There are things you can do, and things you can never do. What you're asking for is not that simple, and needs hard work.

1 and 2 are difficult, but achievable. First, create a static map of all type-IDs, then use the static result to choose the type.

Now 3... well... sorry to tell you it's impossible! To provide a counter-example that proves what I'm saying: You can never create a function that chooses the return type at runtime.

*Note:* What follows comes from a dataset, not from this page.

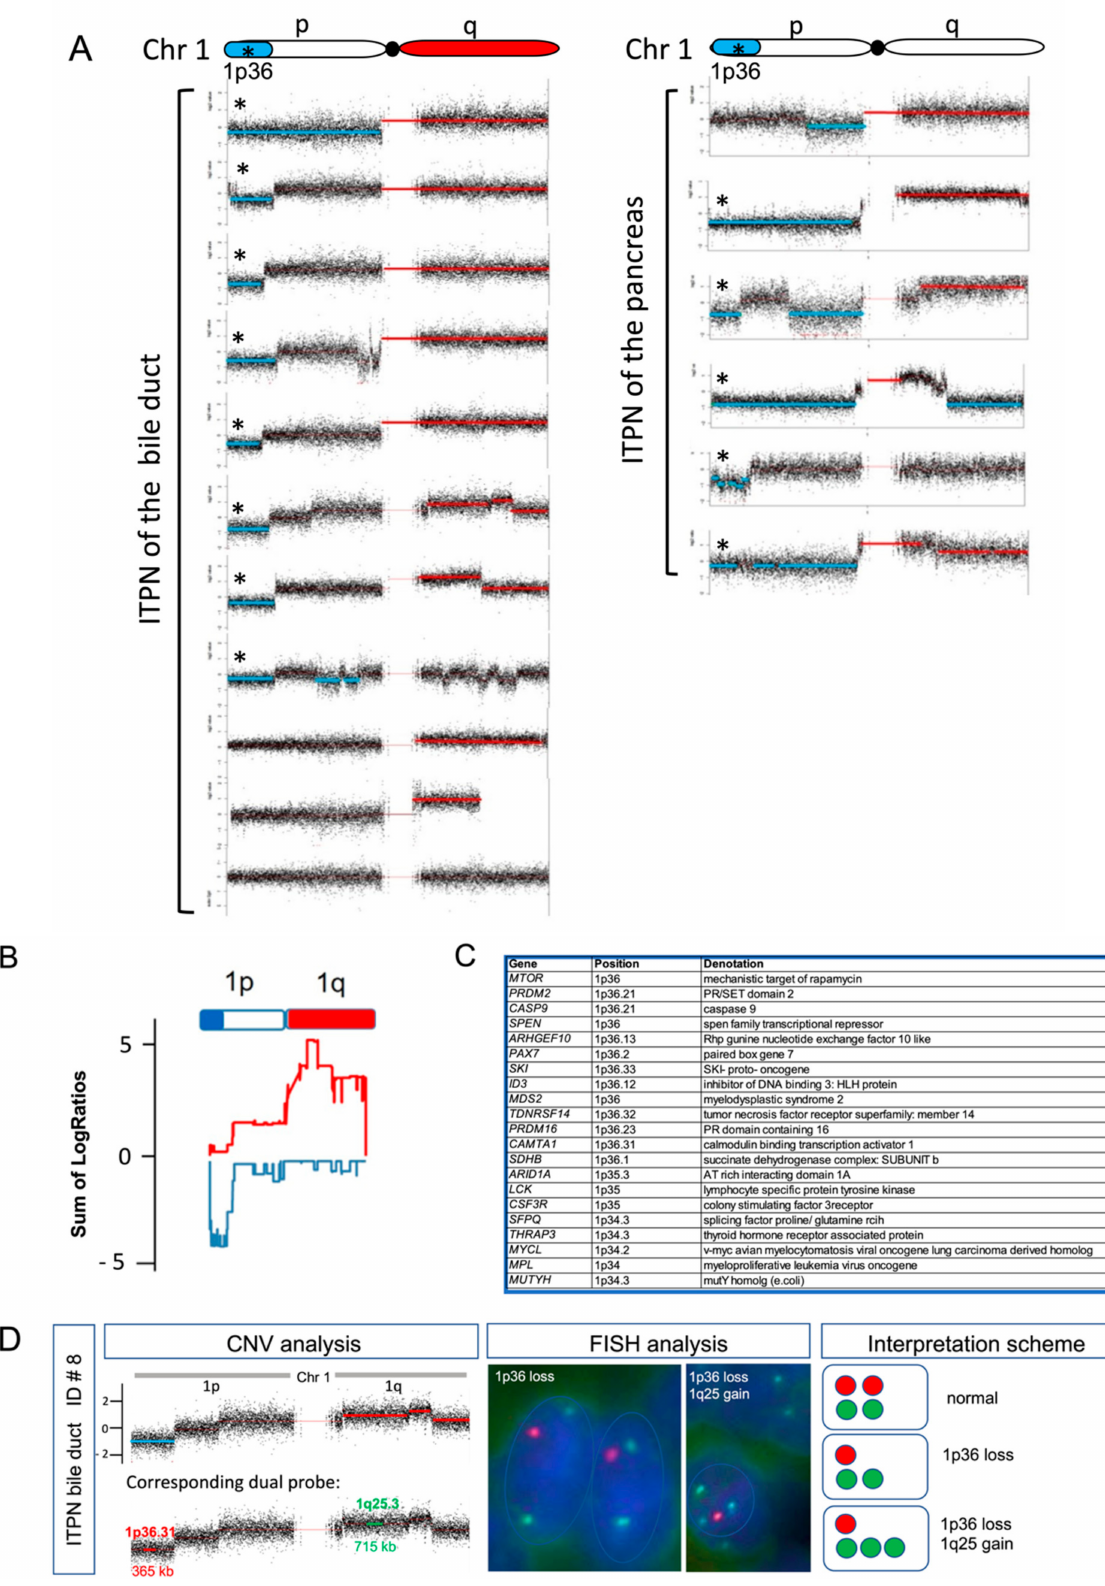
Figure 6. Recurrent chromosomal aberrations on chromosome 1 identified by CNV analysis. Individual plots of chromosome 1 of all cases ( A ). Deleted fragments of chromosome 1 are shown in blue (LogRatio ≤ − 0.2), and amplifications are highlighted in red (LogRatio ≥ 0.2). Deletions were predominantly located at the telomeric 1p36 region (*), amplifications on 1q. Overlay-plot of chromosomal gains (red) and losses (blue) of all ITPNs ( n = 17) ( B ). Gains and losses are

But...

There's something you can do, which is basically what the LLVM people did to get rid of dynamic_cast, but it's too much code.

First, case a base abstract class, and make all these classes derive from it, and make it contain the ID:

struct Base{
    virtual int getClassID() = 0;
    static Base* CreateObject(int ID) //consider using shared_ptr here
        {
        switch(ID) {
        case A::ID:
            return new A;
        }            
        case B::ID:
            return new B;
        default:
            return nullptr;
        }
        //...
    }
}

struct A : public Base {
    static const int ID = 1;
    int getClassID() override {
        return ID;
    }
};

struct B : public Base {
    static const int ID = 2;
    int getClassID() override {
        return ID;
    }
};

struct C : public Base {
    static const int ID = 3;
    int getClassID() override {
        return ID;
    }
};

struct D : public Base {
    static const int ID = 4;
    int getClassID() override {
        return ID;
    }
};

Now, to instantiate a new class, you use you Base class.

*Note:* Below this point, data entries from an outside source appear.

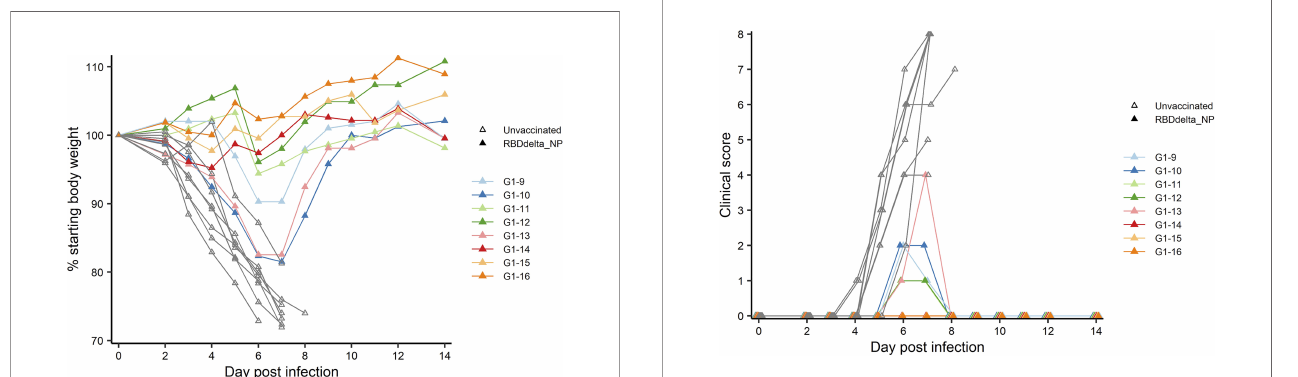
FIGURE 6 | Individual body weight 0-14 dpi: Daily individual weights of infected K18-hACE2 transgenic mice expressed as percentage of starting body weight. Immunized Group 1 (n= 8) is with individual color code and unvaccinated Group 2 (n= 8) is in grey.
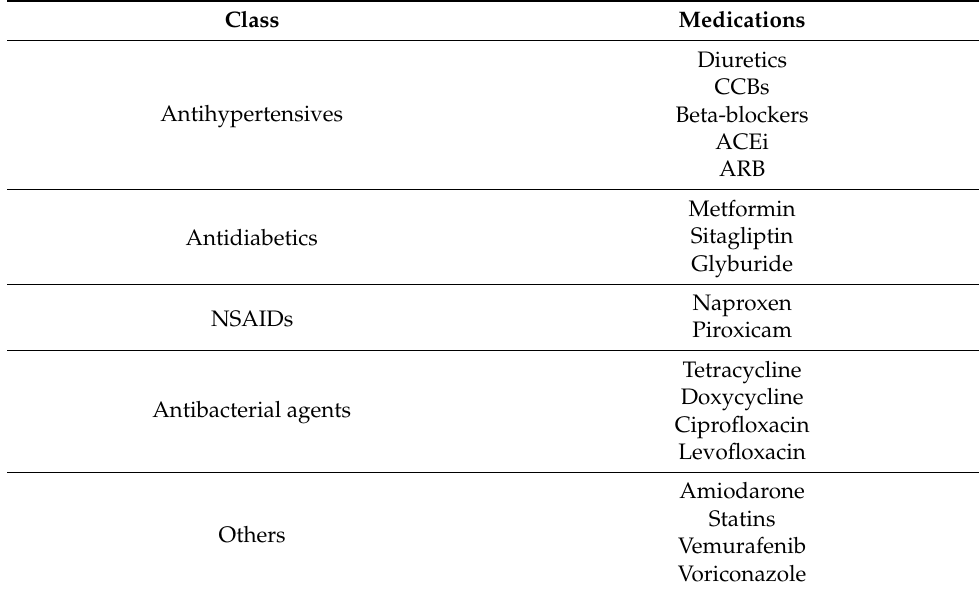
Table 1. Common photosensitizing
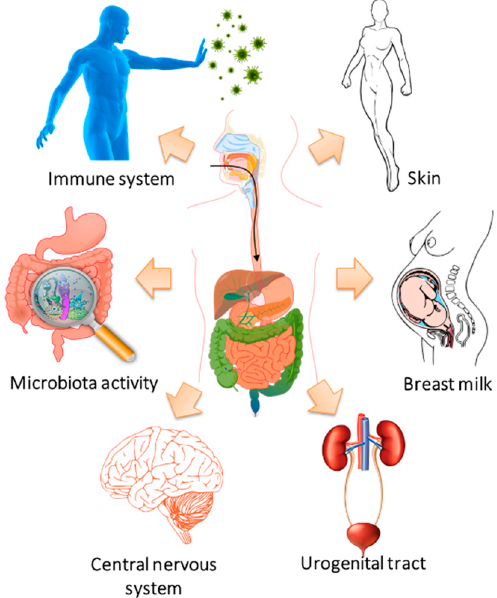
Figure 5. Schematic representation of the health benefits after probiotic consumption [113].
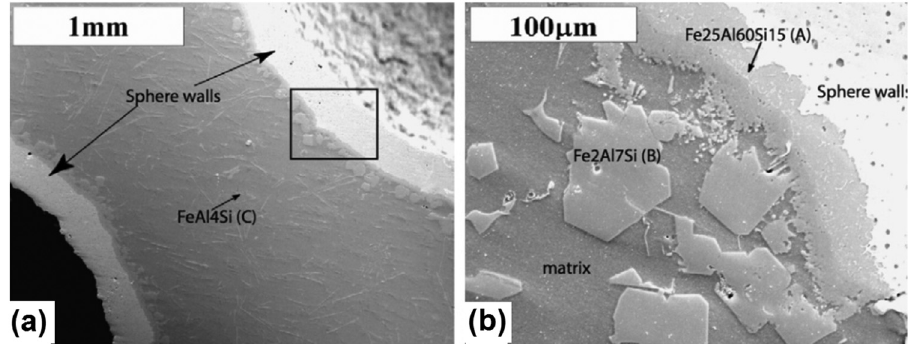
Figure 12: SEM images of an Al – 12Si alloy reinforced with hollow steel spheres, processed by casting. ( a ) Spheres with their walls, and matrix with FeAl4Si are clearly observed. ( b ) Sphere/matrix interface with the presence of di ff erent phases ( Reproduced with permission from [ 59 ] . )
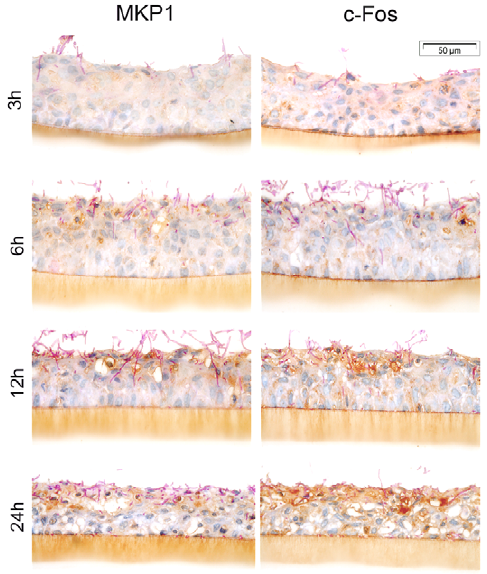
Figure 6. Expression of MKP1 and c-Fos in vaginal RHE. Increase in MKP1 and c-Fos expression in vaginal epithelium is associated with C. albicans SC5314 hypha formation, with minimal activation at the surface by 3 h and gradually increased activation co-localising in the epithelial layers where hyphae penetrate and invade at 6, 12 and 24 h (dark brown staining). Resting levels of MKP1 and c-Fos expression can be seen in areas without C. albicans at each time point (sectional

Base* c = Base::CreateObject(3); //object of C

Now, finally, you create your magic cast operator:

template <typename T>
T* MyMagicCast(Base* obj)
{
    if(obj->getClassID() ISVALID) //Then use the ID to make sure that T matches the ID
    {
        return static_cast<T*>(obj);
    }
    else
    {
        return nullptr;
    }
}

And this will do the runtime stuff for you. With this method, you have the advantage that all types operation can be done by calling the base + you're not using any RTTI. Now ONLY if you need something specific to one of the types you have (A,B,C,D), you use MyMagicCast() to cast to their type.

PS: The code is off the top of my head, so there might be slight typos/errors.